By Peter Jeff
The Leadership Mints Guy
Here’s an idea to leverage the time you invest in leading. Reading time: 4:14
Mahatma Gandhi, vowing a life of simplicity, often wore a loin cloth. And not much more.
Yet the famed civil rights leader in India always wore a watch — albeit a cheap $1 pocket watch on a string around his waist.
Gandhi, like the most effective leaders, knew that punctuality is the lubricant that meshes the gears of an idea. With punctuality comes a sense of urgency, a sense of expectancy, a sense of respect for the process of leadership to initiate NOW.
That’s why leaders pay homage to the march of time. They know only too well, no matter how mighty their power, how deep their pockets, how high they sit in the pecking order, they simply can’t manufacture an antique, print a masterpiece, or bottle a vintage wine. It takes time. Leaders embrace that inherent power of TIME. As the Great Magi asks in Voltaire’s book Zadig:
“What of all things in the world is longest and shortest,
the most divisible and the most extended,
the most neglected and the most regretted,
without which nothing can be done
which devours all that is little and enlivens all that is great?”
Zadig answers: “TIME”. Leaders No wonder leaders celebrate Time from the world’s first television commercial broadcast on July 1, 1941 (Bulova) to the 14-foot long second-hand on London’s Big Ben to Time’s Square in New York and from the 51 watches that Marie Antoinette received for her engagement to the three watches that inventor Buckminster Fuller always wore when he traveled: one set to current time, one set to his home office time and one set to his destination time.
Some leaders try to manipulate time like the quick thinking Army captain did in 1889 for the inauguration of President–elect Benjamin Harrison. He pushed back the hands of the clock at the Capitol with a long pole so that the president would be on-time for his inauguration.
Other leaders like Ulysses implore the mythological god Athena to extend the night so that he could have even more time to make love to his wife on his first night home after 20 years at war and lost at sea.

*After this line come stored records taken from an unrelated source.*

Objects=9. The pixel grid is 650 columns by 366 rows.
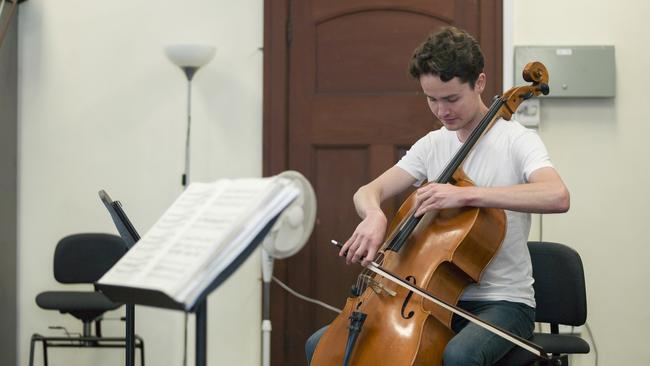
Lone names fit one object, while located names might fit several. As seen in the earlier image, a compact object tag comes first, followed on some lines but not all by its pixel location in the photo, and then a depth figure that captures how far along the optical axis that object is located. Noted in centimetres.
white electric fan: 458
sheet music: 302
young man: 443
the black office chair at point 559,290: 567
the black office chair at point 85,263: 784
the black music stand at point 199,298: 304
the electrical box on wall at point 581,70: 739
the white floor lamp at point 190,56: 763
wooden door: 796
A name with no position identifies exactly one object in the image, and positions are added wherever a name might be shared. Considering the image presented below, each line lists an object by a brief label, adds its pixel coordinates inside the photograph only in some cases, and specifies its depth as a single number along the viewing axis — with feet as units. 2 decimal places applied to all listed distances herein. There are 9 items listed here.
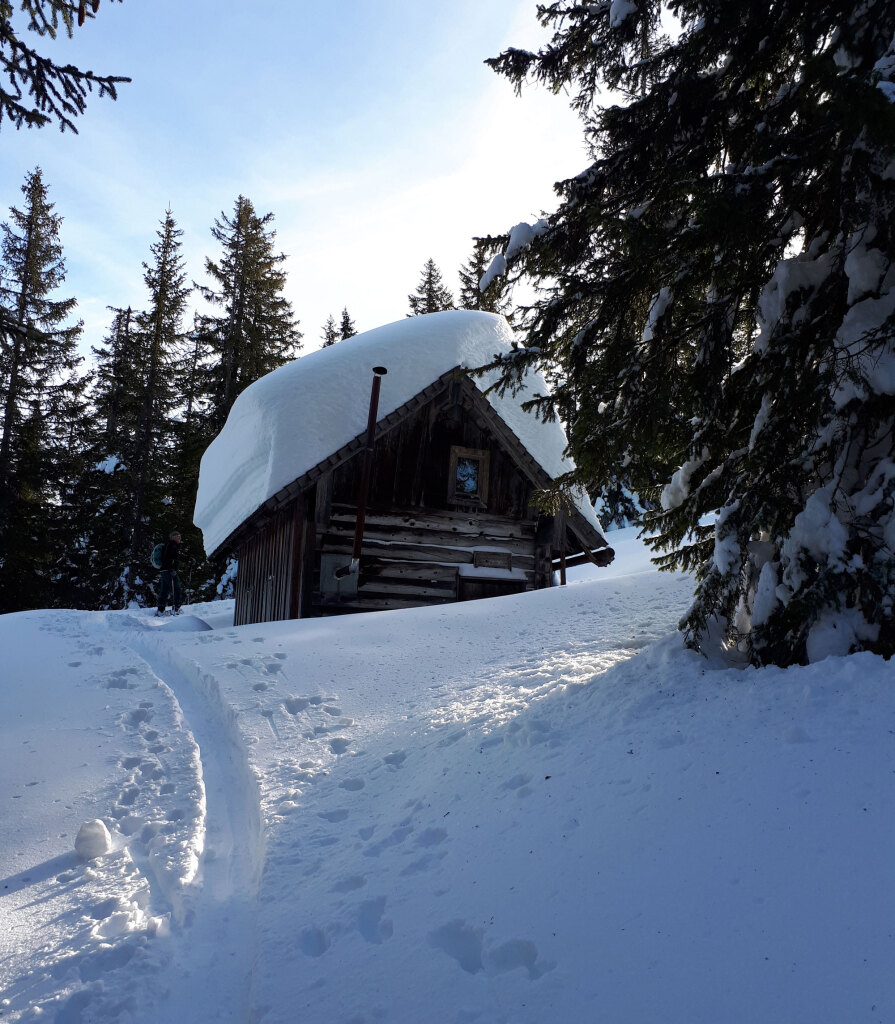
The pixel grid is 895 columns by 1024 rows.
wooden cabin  37.93
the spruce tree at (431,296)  121.39
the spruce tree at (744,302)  10.98
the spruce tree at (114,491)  83.46
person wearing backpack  54.03
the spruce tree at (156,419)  82.17
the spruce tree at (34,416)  76.33
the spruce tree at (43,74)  16.29
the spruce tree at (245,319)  85.76
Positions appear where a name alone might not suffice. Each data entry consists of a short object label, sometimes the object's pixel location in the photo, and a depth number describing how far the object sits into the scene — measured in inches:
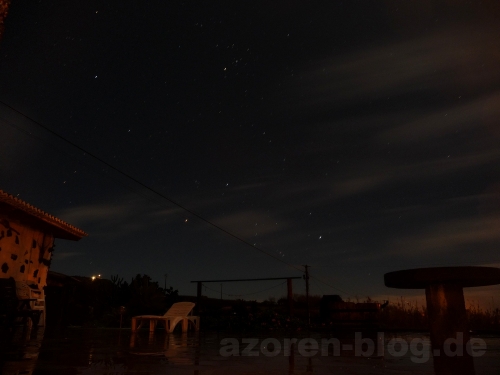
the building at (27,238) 401.4
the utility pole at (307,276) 786.5
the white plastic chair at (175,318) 377.1
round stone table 162.7
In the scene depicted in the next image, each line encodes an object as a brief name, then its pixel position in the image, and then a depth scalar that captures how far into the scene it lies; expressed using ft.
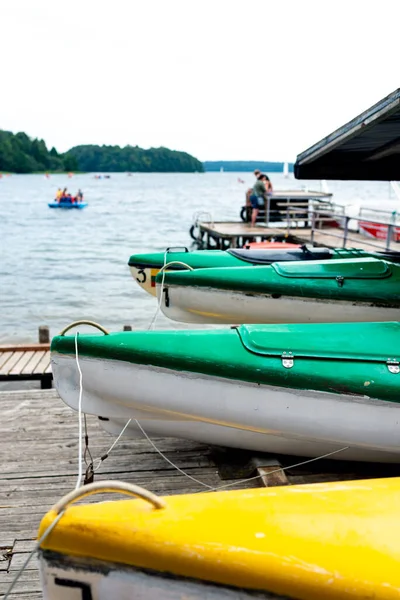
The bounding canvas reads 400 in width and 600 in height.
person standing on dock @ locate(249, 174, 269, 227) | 66.95
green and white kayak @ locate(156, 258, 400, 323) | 21.42
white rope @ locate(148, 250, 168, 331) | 23.44
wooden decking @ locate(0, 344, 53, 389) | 23.73
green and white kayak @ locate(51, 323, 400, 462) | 13.25
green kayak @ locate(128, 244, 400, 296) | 25.88
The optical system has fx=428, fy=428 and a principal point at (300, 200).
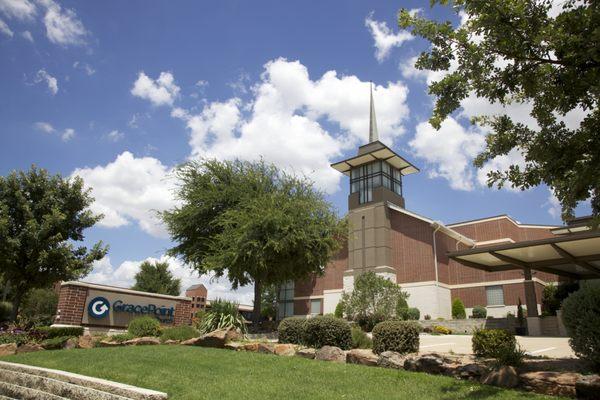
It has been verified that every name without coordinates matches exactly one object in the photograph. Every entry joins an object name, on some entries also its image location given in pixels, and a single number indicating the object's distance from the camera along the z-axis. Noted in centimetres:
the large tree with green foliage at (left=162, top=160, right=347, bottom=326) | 2266
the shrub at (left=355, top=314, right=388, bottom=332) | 2691
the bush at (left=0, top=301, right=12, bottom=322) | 2982
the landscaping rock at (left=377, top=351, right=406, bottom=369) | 980
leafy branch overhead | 645
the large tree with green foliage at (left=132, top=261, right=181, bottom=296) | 5519
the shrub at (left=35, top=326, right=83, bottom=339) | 1717
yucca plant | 1853
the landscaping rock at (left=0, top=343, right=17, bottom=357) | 1415
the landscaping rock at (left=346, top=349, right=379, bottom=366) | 1041
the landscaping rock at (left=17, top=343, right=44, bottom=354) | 1488
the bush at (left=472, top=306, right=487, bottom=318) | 3397
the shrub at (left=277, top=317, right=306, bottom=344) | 1452
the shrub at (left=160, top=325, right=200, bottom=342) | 1580
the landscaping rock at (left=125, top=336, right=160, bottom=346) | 1532
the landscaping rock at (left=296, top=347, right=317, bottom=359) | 1170
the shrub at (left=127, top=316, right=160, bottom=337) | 1797
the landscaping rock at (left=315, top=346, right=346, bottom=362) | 1105
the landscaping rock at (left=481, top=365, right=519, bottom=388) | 764
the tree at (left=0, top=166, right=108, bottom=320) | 2103
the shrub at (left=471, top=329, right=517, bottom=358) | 991
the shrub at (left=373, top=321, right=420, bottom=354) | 1159
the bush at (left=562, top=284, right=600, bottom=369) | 788
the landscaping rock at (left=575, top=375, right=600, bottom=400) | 652
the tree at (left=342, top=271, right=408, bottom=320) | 2791
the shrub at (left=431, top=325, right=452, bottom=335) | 2716
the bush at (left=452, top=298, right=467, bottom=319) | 3525
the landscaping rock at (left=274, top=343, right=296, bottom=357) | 1237
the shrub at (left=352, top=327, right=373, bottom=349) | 1371
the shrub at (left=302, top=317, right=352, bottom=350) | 1332
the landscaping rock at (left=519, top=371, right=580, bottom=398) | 701
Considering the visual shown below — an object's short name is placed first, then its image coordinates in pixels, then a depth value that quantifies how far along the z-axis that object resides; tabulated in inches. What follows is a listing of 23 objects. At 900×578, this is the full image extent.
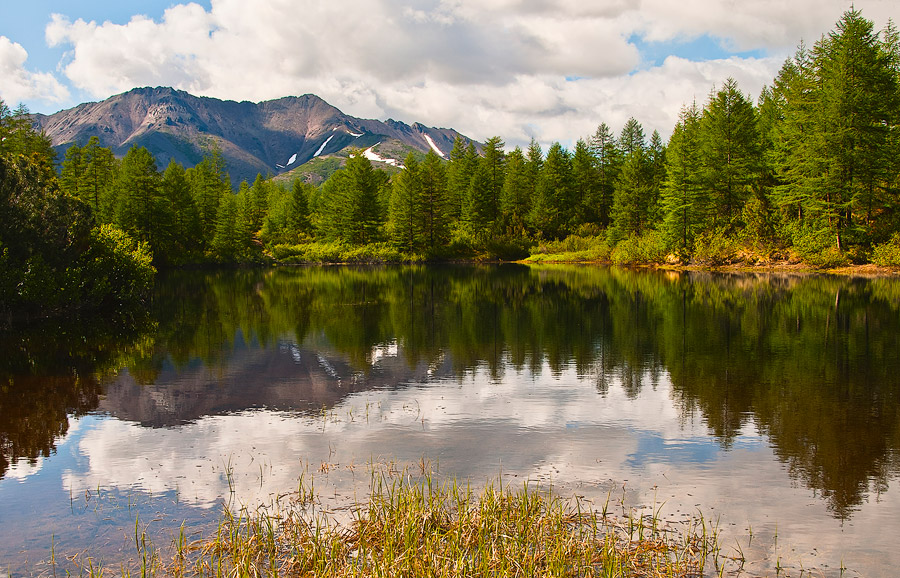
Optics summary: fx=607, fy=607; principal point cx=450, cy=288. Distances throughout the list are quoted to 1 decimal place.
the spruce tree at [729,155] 2707.7
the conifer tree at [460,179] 4273.9
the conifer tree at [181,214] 3481.8
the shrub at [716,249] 2618.1
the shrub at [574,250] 3447.3
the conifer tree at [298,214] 4461.1
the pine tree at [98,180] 3272.6
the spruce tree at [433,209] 3964.1
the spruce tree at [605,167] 4128.9
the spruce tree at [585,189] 4087.1
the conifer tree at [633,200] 3376.0
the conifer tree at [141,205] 3164.4
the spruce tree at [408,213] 3909.9
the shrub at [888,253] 2018.9
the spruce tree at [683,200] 2787.9
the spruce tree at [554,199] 3959.2
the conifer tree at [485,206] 4030.5
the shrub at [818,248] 2176.4
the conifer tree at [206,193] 3846.0
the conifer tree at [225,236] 3634.4
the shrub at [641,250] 2950.1
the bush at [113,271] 1267.2
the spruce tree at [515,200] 4119.1
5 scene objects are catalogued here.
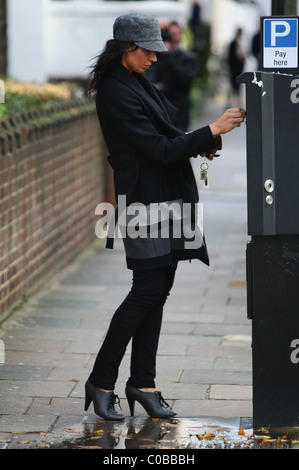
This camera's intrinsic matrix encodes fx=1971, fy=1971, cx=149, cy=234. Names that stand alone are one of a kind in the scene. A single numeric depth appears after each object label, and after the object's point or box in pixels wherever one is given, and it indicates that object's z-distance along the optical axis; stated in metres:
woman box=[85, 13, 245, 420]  8.92
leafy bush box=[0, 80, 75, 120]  15.54
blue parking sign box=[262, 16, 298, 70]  9.09
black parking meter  8.46
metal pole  12.23
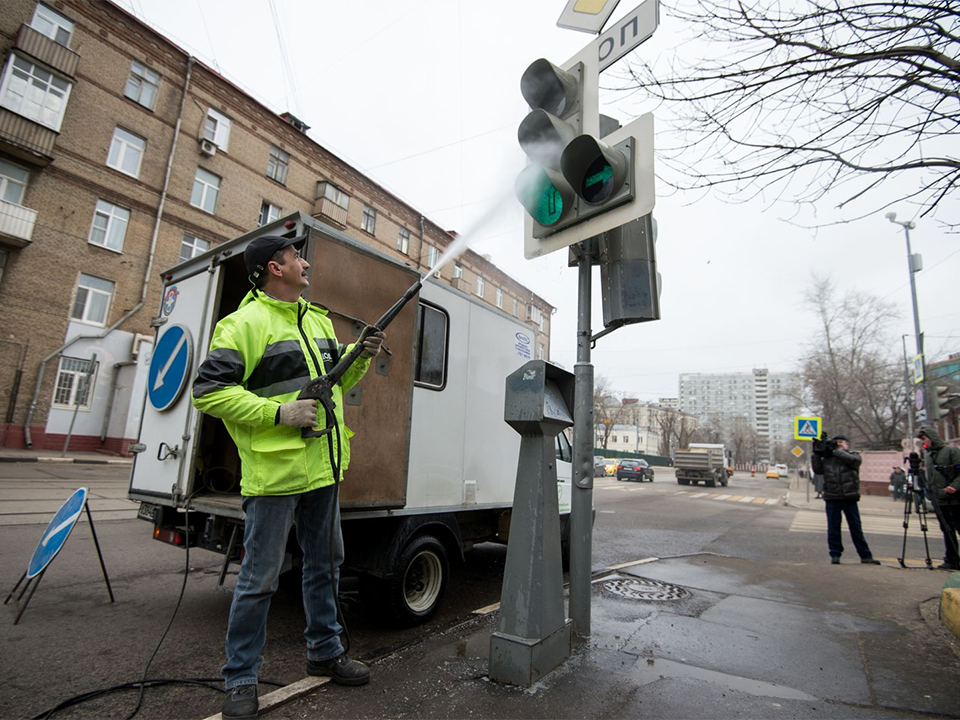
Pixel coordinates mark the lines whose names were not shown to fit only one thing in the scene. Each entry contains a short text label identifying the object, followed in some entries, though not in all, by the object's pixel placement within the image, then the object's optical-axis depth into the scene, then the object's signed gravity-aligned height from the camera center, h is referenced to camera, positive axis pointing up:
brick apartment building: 16.80 +8.83
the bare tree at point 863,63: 3.25 +2.76
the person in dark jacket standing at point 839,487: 7.23 -0.21
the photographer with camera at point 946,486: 6.71 -0.11
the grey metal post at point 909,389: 24.67 +4.51
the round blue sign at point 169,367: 4.09 +0.55
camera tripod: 7.17 -0.46
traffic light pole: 3.52 -0.37
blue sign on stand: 3.44 -0.74
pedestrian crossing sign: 15.24 +1.29
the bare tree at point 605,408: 65.62 +7.50
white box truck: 3.63 +0.10
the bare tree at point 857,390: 33.78 +5.65
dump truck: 32.09 -0.13
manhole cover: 4.97 -1.32
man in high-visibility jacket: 2.38 -0.04
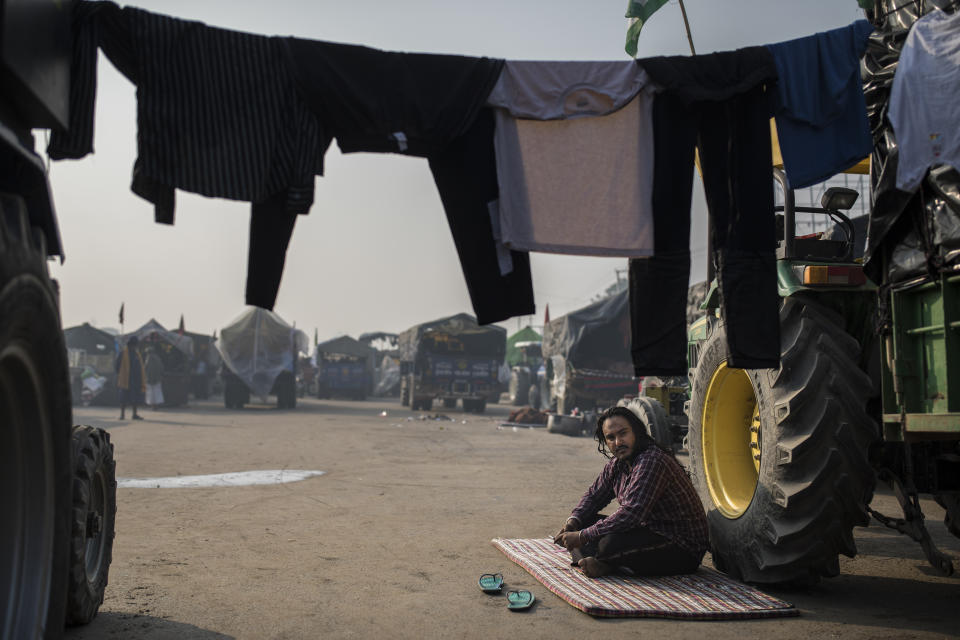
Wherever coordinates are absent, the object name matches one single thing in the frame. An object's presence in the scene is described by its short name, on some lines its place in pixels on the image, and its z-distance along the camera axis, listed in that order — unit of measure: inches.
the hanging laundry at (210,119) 148.0
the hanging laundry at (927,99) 138.0
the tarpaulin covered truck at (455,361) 964.0
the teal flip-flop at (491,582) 176.7
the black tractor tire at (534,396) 1068.5
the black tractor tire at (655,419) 246.8
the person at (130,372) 784.3
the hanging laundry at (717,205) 171.8
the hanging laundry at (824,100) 172.6
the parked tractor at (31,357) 82.8
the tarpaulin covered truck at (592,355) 765.3
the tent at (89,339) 1256.8
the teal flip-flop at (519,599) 164.6
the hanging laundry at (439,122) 161.2
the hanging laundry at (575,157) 172.2
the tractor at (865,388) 141.2
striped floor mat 160.2
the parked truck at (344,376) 1330.0
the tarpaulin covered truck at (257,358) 985.5
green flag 330.6
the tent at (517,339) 1798.1
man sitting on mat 185.8
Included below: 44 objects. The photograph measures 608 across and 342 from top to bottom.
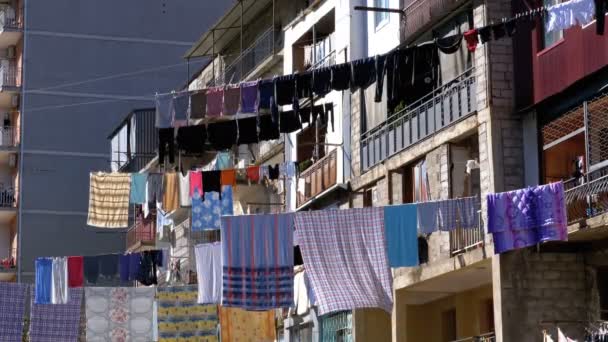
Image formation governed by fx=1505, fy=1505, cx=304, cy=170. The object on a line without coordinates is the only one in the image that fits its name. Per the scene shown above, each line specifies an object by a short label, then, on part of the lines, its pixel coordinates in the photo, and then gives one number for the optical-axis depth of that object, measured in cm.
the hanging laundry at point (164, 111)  3391
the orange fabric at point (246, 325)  4028
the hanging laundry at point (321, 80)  2934
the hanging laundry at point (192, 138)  3462
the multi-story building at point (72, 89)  5931
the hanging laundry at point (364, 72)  2880
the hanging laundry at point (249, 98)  3106
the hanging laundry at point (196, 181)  3891
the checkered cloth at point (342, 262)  2767
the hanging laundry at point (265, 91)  3056
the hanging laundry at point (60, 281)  3966
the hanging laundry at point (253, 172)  3912
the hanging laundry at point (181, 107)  3362
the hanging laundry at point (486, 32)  2505
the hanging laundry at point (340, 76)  2912
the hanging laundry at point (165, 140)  3441
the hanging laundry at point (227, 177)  3866
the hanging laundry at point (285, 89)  3012
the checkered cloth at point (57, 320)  4259
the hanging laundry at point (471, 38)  2512
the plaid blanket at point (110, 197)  4322
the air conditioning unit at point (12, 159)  5969
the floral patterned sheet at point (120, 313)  4300
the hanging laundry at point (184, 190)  4041
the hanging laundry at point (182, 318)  4166
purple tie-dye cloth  2486
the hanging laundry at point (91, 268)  3941
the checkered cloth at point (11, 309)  4203
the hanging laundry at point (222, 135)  3491
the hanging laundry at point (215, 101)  3266
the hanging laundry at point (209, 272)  3431
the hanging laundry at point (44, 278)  3981
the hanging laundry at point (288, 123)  3331
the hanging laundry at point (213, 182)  3878
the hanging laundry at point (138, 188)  4209
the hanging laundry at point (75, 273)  3950
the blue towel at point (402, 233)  2755
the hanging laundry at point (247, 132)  3469
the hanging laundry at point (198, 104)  3325
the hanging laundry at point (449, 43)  2780
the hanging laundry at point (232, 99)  3156
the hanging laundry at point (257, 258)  2859
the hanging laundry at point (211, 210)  4091
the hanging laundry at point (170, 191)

Yet as Gandhi knew, leaders already have all the time there is and they can do nothing to slow down the eventual passage of TIME.
That’s why leaders appreciate the significance of a poem by Henry Twells amended by Guy Pentreath and showcased at the TIME Exhibit at the Museum of Science and Industry:
For when I was a babe and wept.
And slept. Time crept.
When I was a boy and laughed.
And talked. Time walked.
Then when I was a man. Time ran.
But as I got older and grew, time flew.”
So precious is time that leaders think of opening a Time Treasure Chest every morning filled with $86,400. That’s how much money you would have if you had one dollar for every second in a 24-hour day. Leaders fiercely guard it. Leaders shrewdly invest in it. And leaders deftly manage it.
With that kind of treasure chest, –over a half a million dollars in time every week, many leaders carry gold or silver keys to that treasure. Some leaders even wear those Rolex keys fashionably around their wrist, all the better to keep a watchful eye on that treasure chest of time. Others, more simply, wear a pocket watch around their waist.
No matter. The tick tock continues marching to the leader’s vision at 9,192,631,770 oscillations per second. Even on a cheap pocket watch leading the way.
Pay homage to Time to keep your leadership thinking in mint condition.